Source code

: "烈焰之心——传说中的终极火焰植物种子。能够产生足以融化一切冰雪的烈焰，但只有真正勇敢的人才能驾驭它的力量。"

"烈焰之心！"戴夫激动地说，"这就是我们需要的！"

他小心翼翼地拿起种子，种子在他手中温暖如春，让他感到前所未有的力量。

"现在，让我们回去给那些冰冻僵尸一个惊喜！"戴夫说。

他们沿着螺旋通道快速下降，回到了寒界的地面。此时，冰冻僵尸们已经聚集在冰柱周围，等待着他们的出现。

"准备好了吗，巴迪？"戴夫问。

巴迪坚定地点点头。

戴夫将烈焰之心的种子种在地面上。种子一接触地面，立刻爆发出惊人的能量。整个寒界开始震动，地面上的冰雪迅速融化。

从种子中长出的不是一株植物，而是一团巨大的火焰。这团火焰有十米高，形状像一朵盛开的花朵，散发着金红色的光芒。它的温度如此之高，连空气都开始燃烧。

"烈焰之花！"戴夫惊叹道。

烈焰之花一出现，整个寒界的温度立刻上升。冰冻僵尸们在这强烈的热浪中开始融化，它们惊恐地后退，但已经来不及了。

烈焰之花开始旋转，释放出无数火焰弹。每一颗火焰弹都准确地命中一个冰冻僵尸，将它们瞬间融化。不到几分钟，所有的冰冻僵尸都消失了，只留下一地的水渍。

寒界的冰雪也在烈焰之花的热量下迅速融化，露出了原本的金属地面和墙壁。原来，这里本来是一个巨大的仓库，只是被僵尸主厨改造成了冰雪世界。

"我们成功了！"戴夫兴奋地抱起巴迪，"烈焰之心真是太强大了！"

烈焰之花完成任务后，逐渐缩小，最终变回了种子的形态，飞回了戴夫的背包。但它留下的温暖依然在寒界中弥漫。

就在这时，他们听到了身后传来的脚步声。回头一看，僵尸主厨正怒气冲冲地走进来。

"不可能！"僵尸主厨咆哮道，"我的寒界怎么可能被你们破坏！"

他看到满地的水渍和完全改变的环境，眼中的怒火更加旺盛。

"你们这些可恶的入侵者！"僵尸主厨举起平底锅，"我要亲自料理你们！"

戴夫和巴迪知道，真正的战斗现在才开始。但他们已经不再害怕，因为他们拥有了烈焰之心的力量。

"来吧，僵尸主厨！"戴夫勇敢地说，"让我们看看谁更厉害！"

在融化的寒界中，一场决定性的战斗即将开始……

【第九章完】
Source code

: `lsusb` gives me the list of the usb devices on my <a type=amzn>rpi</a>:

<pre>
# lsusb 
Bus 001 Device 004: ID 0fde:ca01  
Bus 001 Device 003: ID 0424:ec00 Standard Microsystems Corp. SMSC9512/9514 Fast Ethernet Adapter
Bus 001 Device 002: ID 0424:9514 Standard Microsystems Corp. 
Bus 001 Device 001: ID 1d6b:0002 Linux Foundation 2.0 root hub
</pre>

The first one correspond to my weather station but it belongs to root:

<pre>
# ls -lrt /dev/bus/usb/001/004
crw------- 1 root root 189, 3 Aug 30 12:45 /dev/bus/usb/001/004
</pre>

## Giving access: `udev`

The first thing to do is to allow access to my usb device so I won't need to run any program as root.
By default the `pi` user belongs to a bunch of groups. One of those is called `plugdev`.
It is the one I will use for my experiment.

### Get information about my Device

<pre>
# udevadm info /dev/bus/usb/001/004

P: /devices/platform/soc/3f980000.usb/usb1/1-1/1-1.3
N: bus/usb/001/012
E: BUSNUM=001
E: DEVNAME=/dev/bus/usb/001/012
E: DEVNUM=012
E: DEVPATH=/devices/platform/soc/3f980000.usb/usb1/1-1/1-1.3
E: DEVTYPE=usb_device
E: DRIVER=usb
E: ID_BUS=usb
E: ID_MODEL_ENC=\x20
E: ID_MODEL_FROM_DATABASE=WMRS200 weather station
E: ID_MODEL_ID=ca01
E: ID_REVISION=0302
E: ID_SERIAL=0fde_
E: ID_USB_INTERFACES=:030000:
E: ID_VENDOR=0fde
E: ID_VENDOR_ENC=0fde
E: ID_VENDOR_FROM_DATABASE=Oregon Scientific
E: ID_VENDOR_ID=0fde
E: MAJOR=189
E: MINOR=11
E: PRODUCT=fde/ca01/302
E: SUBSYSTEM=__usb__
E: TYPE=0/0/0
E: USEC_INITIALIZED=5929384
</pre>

----

**Work item:** Look above for the line containing "The first one" and the line containing "E: ID_MODEL_ENC=\x20". Transcribe both, with the lines between them, exactly.

**Solution to the exercise:**
The first one correspond to my weather station but it belongs to root:

<pre>
# ls -lrt /dev/bus/usb/001/004
crw------- 1 root root 189, 3 Aug 30 12:45 /dev/bus/usb/001/004
</pre>

## Giving access: `udev`

The first thing to do is to allow access to my usb device so I won't need to run any program as root.
By default the `pi` user belongs to a bunch of groups. One of those is called `plugdev`.
It is the one I will use for my experiment.

### Get information about my Device

<pre>
# udevadm info /dev/bus/usb/001/004

P: /devices/platform/soc/3f980000.usb/usb1/1-1/1-1.3
N: bus/usb/001/012
E: BUSNUM=001
E: DEVNAME=/dev/bus/usb/001/012
E: DEVNUM=012
E: DEVPATH=/devices/platform/soc/3f980000.usb/usb1/1-1/1-1.3
E: DEVTYPE=usb_device
E: DRIVER=usb
E: ID_BUS=usb
E: ID_MODEL_ENC=\x20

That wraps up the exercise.